▶ WORK TASK:
How many lines below include the string "proizvodnju"? State the number alone.

Segment Start: RECORDS

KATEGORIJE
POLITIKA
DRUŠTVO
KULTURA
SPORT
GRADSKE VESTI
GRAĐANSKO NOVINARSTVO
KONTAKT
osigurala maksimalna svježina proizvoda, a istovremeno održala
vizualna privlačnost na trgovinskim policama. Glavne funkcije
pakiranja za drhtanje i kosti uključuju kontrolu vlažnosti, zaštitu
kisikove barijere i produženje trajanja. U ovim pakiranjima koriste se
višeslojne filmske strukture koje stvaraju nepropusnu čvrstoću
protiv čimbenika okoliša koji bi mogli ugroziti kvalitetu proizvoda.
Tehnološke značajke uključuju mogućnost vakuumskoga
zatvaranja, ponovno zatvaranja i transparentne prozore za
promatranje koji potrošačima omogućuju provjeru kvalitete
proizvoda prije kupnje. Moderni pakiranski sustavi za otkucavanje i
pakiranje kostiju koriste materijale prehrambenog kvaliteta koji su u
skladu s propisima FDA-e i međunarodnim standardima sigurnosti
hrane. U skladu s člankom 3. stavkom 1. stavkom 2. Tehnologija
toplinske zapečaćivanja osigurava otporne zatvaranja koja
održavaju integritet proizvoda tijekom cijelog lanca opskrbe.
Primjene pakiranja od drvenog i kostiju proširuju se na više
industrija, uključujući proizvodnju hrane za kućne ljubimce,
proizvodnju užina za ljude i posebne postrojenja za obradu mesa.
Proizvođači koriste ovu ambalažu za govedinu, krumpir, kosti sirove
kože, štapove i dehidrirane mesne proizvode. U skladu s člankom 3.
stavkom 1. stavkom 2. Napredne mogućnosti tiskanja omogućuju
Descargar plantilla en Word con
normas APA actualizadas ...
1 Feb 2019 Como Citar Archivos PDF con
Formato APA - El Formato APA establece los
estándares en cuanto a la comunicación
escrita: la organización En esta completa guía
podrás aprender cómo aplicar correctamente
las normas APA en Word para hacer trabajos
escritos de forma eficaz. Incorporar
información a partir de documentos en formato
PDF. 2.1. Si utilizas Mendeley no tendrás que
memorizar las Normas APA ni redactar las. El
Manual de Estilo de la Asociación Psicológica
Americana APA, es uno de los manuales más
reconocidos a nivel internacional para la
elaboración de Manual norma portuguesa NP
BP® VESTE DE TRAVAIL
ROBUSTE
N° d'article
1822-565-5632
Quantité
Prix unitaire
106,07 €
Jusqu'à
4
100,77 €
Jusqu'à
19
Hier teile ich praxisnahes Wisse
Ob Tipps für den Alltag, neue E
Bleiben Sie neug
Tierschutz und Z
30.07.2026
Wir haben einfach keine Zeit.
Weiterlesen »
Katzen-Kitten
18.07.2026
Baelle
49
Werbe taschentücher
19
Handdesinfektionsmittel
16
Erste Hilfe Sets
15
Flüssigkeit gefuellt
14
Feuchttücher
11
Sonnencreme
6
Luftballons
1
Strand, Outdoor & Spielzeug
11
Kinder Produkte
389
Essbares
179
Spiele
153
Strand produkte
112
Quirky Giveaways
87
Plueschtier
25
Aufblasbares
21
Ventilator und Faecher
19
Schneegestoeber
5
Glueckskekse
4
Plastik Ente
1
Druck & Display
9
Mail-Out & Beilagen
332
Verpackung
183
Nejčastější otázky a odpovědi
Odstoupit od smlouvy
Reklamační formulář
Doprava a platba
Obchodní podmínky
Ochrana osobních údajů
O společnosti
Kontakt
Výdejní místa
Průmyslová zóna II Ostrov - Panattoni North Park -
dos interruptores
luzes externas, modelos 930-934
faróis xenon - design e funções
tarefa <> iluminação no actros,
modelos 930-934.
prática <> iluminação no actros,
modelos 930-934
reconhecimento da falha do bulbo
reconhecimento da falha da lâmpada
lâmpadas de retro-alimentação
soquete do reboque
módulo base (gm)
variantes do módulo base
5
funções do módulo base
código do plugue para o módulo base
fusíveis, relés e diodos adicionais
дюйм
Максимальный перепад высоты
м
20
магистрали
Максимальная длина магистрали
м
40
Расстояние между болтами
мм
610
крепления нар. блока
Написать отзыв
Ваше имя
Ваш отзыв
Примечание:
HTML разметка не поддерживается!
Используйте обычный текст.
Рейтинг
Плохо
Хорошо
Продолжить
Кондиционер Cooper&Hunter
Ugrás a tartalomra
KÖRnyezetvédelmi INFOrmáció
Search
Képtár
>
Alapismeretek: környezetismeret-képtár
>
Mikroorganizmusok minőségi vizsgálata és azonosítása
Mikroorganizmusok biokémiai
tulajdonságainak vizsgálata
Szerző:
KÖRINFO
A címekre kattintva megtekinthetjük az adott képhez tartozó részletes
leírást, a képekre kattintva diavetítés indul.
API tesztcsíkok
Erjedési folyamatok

Segment End: RECORDS

▶ TASK ANSWER:
2